December 17, 2006 | Commentary on Health Care
Is there any reason we should follow the Europeans and have government officials run our health-care system? California lawmakers seem to think so. In fact, the California Legislature passed a bill this fall that would have created a single-payer, government-run health-care system for the state. Fortunately, it was vetoed by Gov. Schwarzenegger.
But states such as Maine and Vermont are pressing forward by imposing much more centralized political control over the financing and delivery of health-care services.
With nearly 47 million Americans uninsured, public anxiety over health care is increasing -- along with public confusion. Opinion polls show that a large majority thinks that Americans, as consumers, should pay less for health care. But many also say that Americans, as taxpayers, should spend more, as long as it doesn't increase their personal levels of taxation.
America already has a hybrid system, and the rapidly rising costs of government-run health-care programs are producing a tidal wave of red ink. To pay off Medicare's long-term unfunded liabilities -- benefits promised but not paid for -- would require a payroll tax hike from today's 2.9 percent to a projected 13.4 percent.
To inject a dose of reality into America's domestic debate, five European health-policy experts recently explained how European health-care systems work at a briefing for congressional staffers in Washington, D.C.
Britain's Stephen Pollard of the Centre for the New Europe warned Americans, "Do not listen to the perennial siren voices, which call for a single-payer system in the United States." Americans, he said, would never tolerate the rationing of care Europeans routinely experience.
Access to cancer treatment, for example, became a major crisis in Britain when patients were having to wait a year or more after being diagnosed to begin chemotherapy. The British government now is spending a fortune to reduce that waiting time to three months by 2010, but it's unlikely to meet that goal, Pollard insists.
European tax-and-spending policies, particularly to sustain European health and welfare programs, are massive. Government spending already consumes more than half of the gross domestic product in France and Sweden, and more than 45 percent in Germany and Italy.
Ultimately, households, not employers or a disembodied abstraction called the government, pay 100 percent of health-care costs, Alphonse Crespo of the Institut Constant de Rebecque in Switzerland observed. "Citizens always wind up paying for health care, either through taxes, insurance premiums or out-of-pocket costs."
An even bigger issue is personal freedom. "The real question," says Crespo, "is whether they have single-decider systems. In many European countries, there are single-decider systems in which governments and their agents control what medical services (their) citizens will or will not receive. It's a question of choice and control."
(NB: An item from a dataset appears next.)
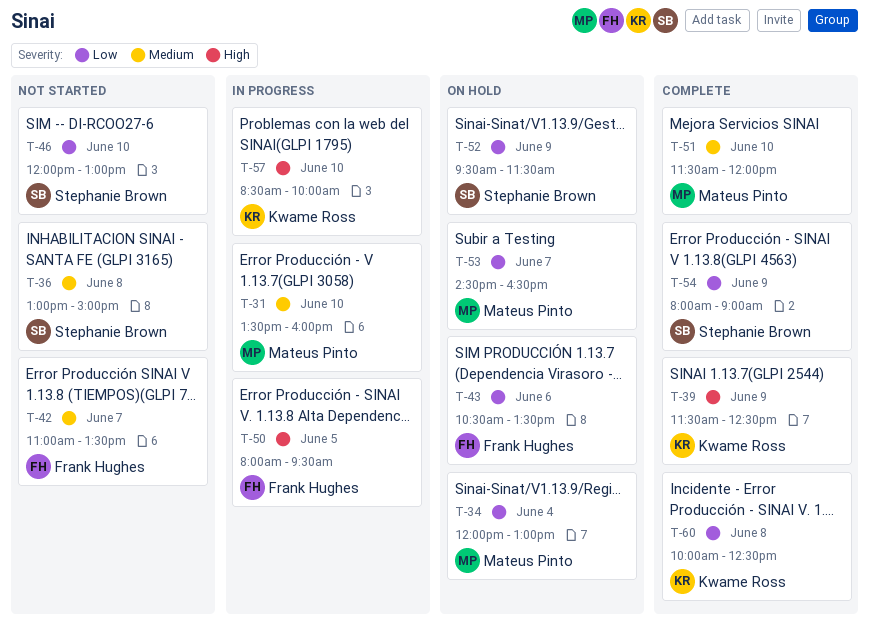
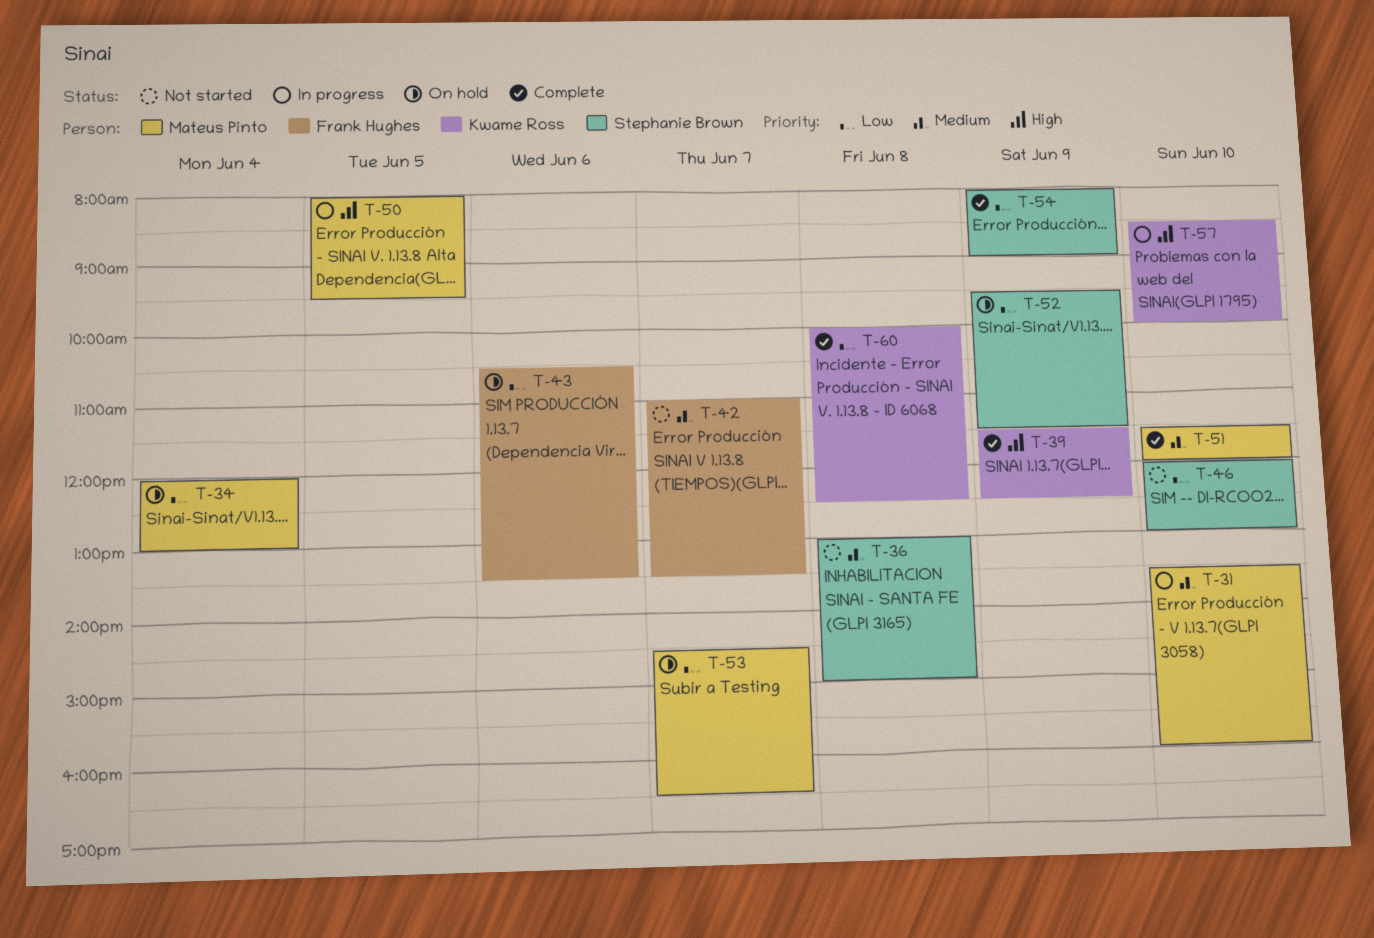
T-50, owner: Frank Hughes -> Mateus Pinto

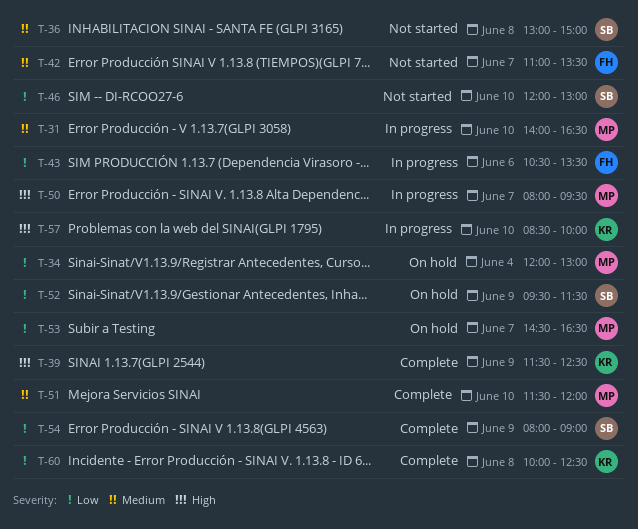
T-31, begins: 13:30 -> 14:00
T-31, ends: 16:00 -> 16:30
T-43, status: On hold -> In progress
T-50, day: Jun 5 -> Jun 7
If you want to give up your personal responsibility for your health care, he says, realize that you also will be giving up your personal autonomy and your freedom.
Political leaders in many parts of Europe are being forced as a last resort to consider market options and to move away from centralization -- even though they would never dare call it an American solution.
Americans should pursue an American solution. The central role of the states in public policy -- the key benefit of federalism -- can work both ways. Creative state legislators in California and other states could reverse current trends toward centralization and inject a healthy dose of market competition and consumer choice into state arrangements that are too often governed by outdated and counterproductive laws and regulations. Personal freedom is good for your health.
Robert E. Moffit, Ph.D., is Director of the Center for Health Policy Studies at The Heritage Foundation and Maria-Grace Turner is the head of the Galen Institute.